Molecular Machines of Poxviruses
Until its eradication the poxvirus Variola caused devastating smallpox epidemics in humans with a fatality rate of 30% and an estimted total death toll of 0.5 billion (!) people. The benign Vaccinia strain was the key to eradicate smallpox and to demonstrate the effectiveness of vaccination campaigns. Still, animal reservoirs of other poxviruses are reponsible for various zoonoses, in particular, sporadic but deadly monkeypox infections. Monkeypox is regarded as a serious threat to cause a future pandemic. Conversely, the non-pathogenic Vaccinia virus has great medical benefit and potential and is currently used as a tool in viral anti-cancer therapies.
Poxviruses are remarkably large and contain a double stranded DNA genome that is replicated and transcribed exclusevely in the cytoplasm of the host cell. Consequently, the virus encodes a complete set of specific transcription factors and a multi-subunit DNA-dependent RNA polymerase. The understanding of the poxviral infection cycle and the underlying molecular biology is therefore of major importance to basic and applied biomedical research.
We have recently solved the first structures of the poxviral DNA-dependent RNA polymerase (vRNAP) that facilitates the transcription of all viral genes by single particle cryo-electron microscopy (cryo-EM).

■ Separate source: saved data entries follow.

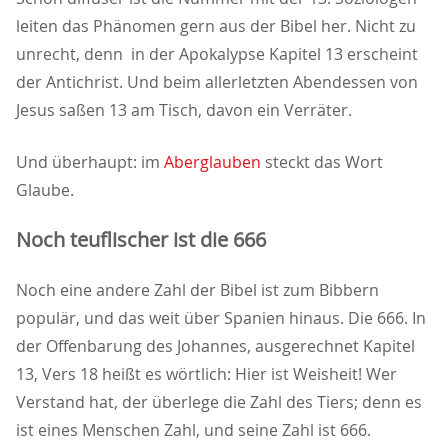
leiten das Phänomen gern aus der Bibel her. Nicht zu
unrecht, denn in der Apokalypse Kapitel 13 erscheint
der Antichrist. Und beim allerletzten Abendessen von
Jesus saßen 13 am Tisch, davon ein Verräter.
Und überhaupt: im
Aberglauben
steckt das Wort
Glaube.
Noch teuflischer ist die 666
Noch eine andere Zahl der Bibel ist zum Bibbern
populär, und das weit über Spanien hinaus. Die 666. In
der Offenbarung des Johannes, ausgerechnet Kapitel
13, Vers 18 heißt es wörtlich: Hier ist Weisheit! Wer
Verstand hat, der überlege die Zahl des Tiers; denn es
ist eines Menschen Zahl, und seine Zahl ist 666.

The highlights of our poxvirus research are:
- A 0.9 MDa putative packaging complex of the core vRNAP associated with several transcription and processing factors and a cellular tRNA, that we termed complete vRNAP,
- A pre-initiation complex containing the early transcription factor VETF bound to the promoter in the initially melted state,
- A late pre-initiation complex in which a phosphorylated tail of a transcription factor mimics the template strand to keep the complex in an initiation-ready condition, and
- A promoter-escape complex containing a helicase transcription factor that, under ATP consumption, scrunches upstream DNA into the active cleft to generate an energy-loaded intermediate.

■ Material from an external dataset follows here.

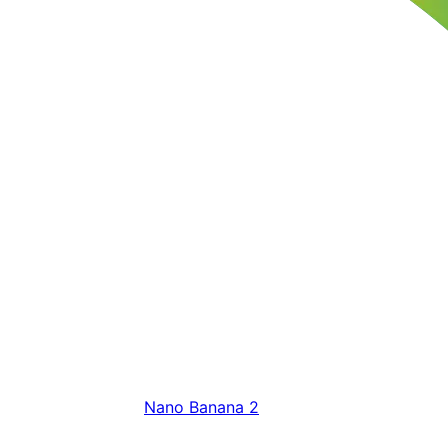
Nano Banana 2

Based on these results we were able to devise a mechanistic model of the initial phase of poxviral transcription that, in several aspects, differs excitingly from nuclear transcription mechanisms.
Structure of the SMN-complex
Before genetic information can be translated into proteins non-coding regions, the so called introns, have to be removed from the pre-messenger RNA. The latter is the primary transcript of genetic information contained on the chromosome. Within the eukaryotic cell, this task is facilitated by a huge and complex machinery, the spliceosome. It is not surprising that the assembly of such a complex machine requires, in turn, another complicated machinery. Our research focus is on this molecular assembly machine, the SMN complex. The SMN complex coordinates the formation of basic spliceosomal building blocks called snRNPs. At the heart of this complex is the name-giving survival motor neuron (SMN) protein. Mutations within the gene coding for SMN have been identified as the cause for spinal muscular atrophy (SMA).

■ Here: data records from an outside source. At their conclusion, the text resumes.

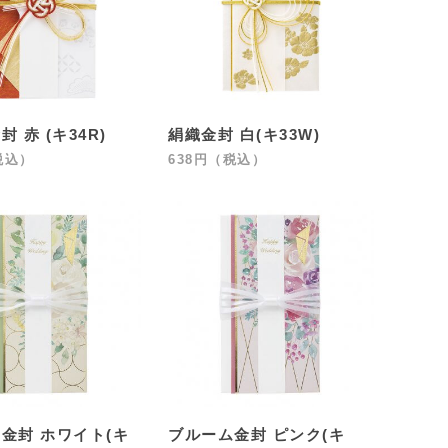
 赤 (キ34R)
絹織金封 白(キ33W)
税込）
638円（税込）
金封 ホワイト(キ
ブルーム金封 ピンク(キ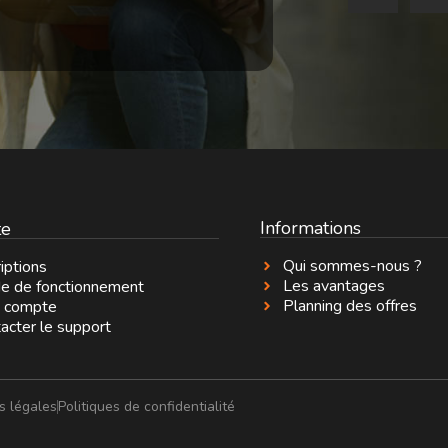
Informations
e
Qui sommes-nous ?
riptions
Les avantages
e de fonctionnement
Planning des offres
 compte
acter le support
s légales
Politiques de confidentialité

We have solved the crystal structures of two key intermediates of the assisted snRNP assembly process. Based on the two protein structures we propose a mechanism how snRNPs are assembled in the crowded environment of the eukaryotic cytoplasm. Press Release
By applying an integrative structural biology approach, we have recently built a model of the complete yeast SMN complex: Press Release
Design of Small Molecule Ligands
The rational design of small, 'drugable' molecules that bind selectively and with high affinity to a particular target protein is a promising field in pharmaceutical and industrial research. In collaboration with the Seibel (department of organic chemistry) and the Sotriffer (department of pharmacy) groups we are developing ligands for enzymes with industrial relevance and for targets as the chaperone Hsc70 and the lectin Galectin-1 that might be useful for anti-tumor therapies.
Structural Biology of LARPs
Several La-related (Larp) proteins play an important role in the regulation of the process of translation of messenger RNA into proteins. To understand the molecular details of these regulatory processes, are screening for RNA/protein and protein/peptide complex crystals of Larp proteins.
Growing crystals of suitable size and quality is -obviously- the first and most important step of every structure determination project. The ability to increase the success rate during initial crystallization screening as well as crystal optimization will have a significant impact on the overall success rate. Amongst other strategies, we have recently focused on the use of alternative polymeric precipitants to overcome possible limits of the popular polyethylene glycols (PEGs). A commercial screen that exploits the chemical diversity of water soluble polymers as a variable of the 'crystallization space' is marketed as a collaboration with Molecular Dimensions Ltd.